Late last week, a UK court ruled in favor of SAP in the case of SAP UK v Diageo. This is a rare occasion where SAP has chosen to take its efforts to secure license fees for what is commonly termed ‘indirect access’ through the legal system. I spent the weekend digesting the text of the ruling, which I found remarkably lucid and devoid of mind numbing legalese.
In the analysis that follows, I will avoid much of the technical detail, sticking to a relatively simple way to explain the problem and what the judge in this case determined.
How does indirect access arise?
The ‘indirect access’ issue has been a running sore among SAP customers for some years. Essentially it boils down to this: SAP wants paying additional license fees where a third party system accesses data generated by SAP systems. This normally happens through a machine-to-machine interface but will likely mean that users who are not licensed by SAP on the originating system get access to data generated by the SAP system, albeit inside the third party system. To that extent, those additional users are not necessarily aware that they are accessing SAP data.
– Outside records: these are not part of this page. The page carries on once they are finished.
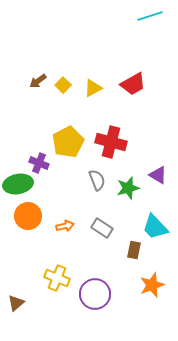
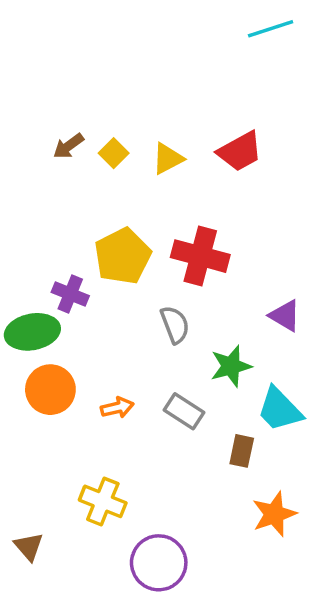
green star: (128, 188) -> (231, 366), moved
purple circle: (95, 294) -> (159, 563), moved
brown triangle: (16, 303) -> (29, 547), turned -30

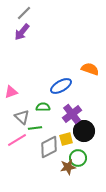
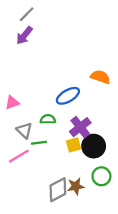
yellow square: (66, 139) -> (74, 145), moved
gray diamond: (49, 147) -> (58, 190), moved
green circle: (78, 158) -> (101, 176), moved

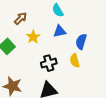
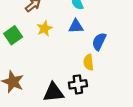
black cross: (49, 63) -> (78, 84), moved

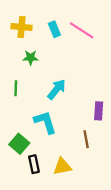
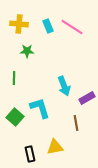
cyan arrow: (57, 89) -> (64, 86), moved, turned 120
purple rectangle: (99, 111) -> (87, 98), turned 56
green square: (19, 144) -> (15, 117), moved
black rectangle: (34, 164) -> (30, 154), moved

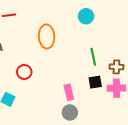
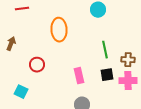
pink rectangle: (69, 92) -> (79, 76), moved

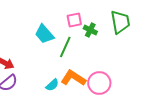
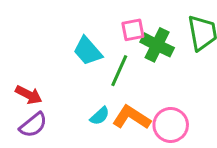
green cross: (90, 30) -> (157, 45), size x1.5
cyan semicircle: (52, 85) -> (100, 116), moved

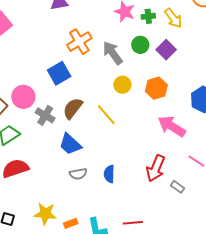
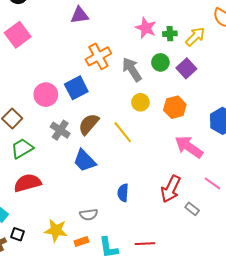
yellow arrow: (173, 18) -> (195, 37), turned -100
pink circle: (23, 97) -> (46, 95), moved
gray semicircle: (78, 174) -> (89, 215), moved

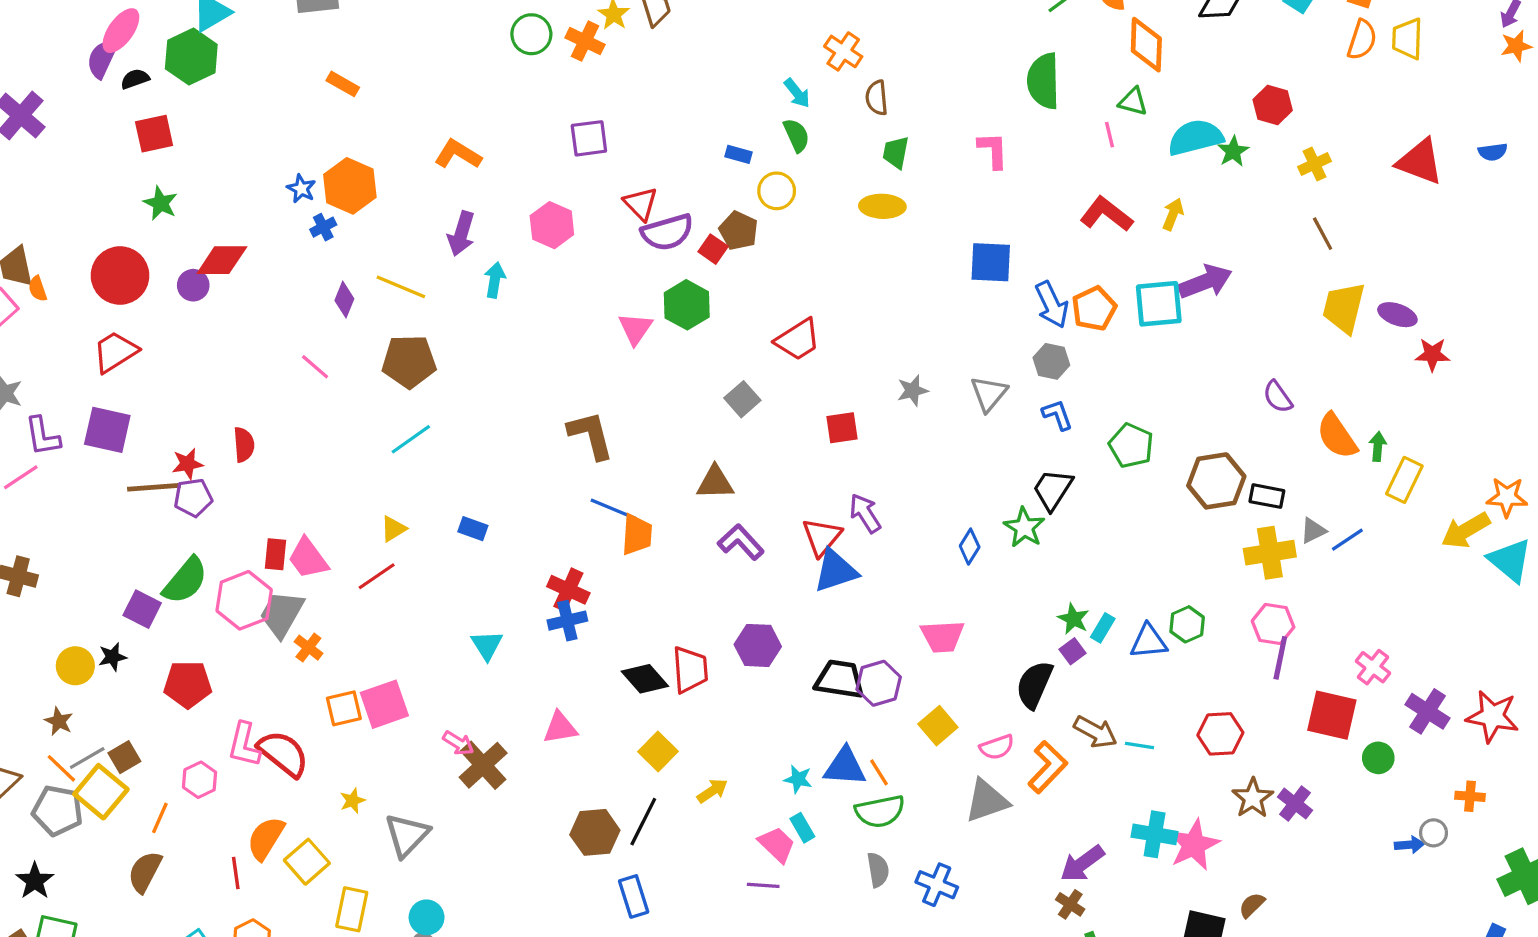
Diageo represents a fairly typical case where SAP systems generate data that is subsequently fed into Salesforce systems for the purpose of self service by customers rather than routing via SAP systems to Diageo call center agents.
In order to win, SAP had to show that the terms and conditions of the contract with Diageo contained language which allows SAP to make an additional charge. The judge ruled that is the case. Diageo for its part argued that the manner in which the data was transferred to Salesforce meant that the SAP enabling technology was acting as a ‘gatekeeper’ for the data rather than providing a means to access the data by additional users.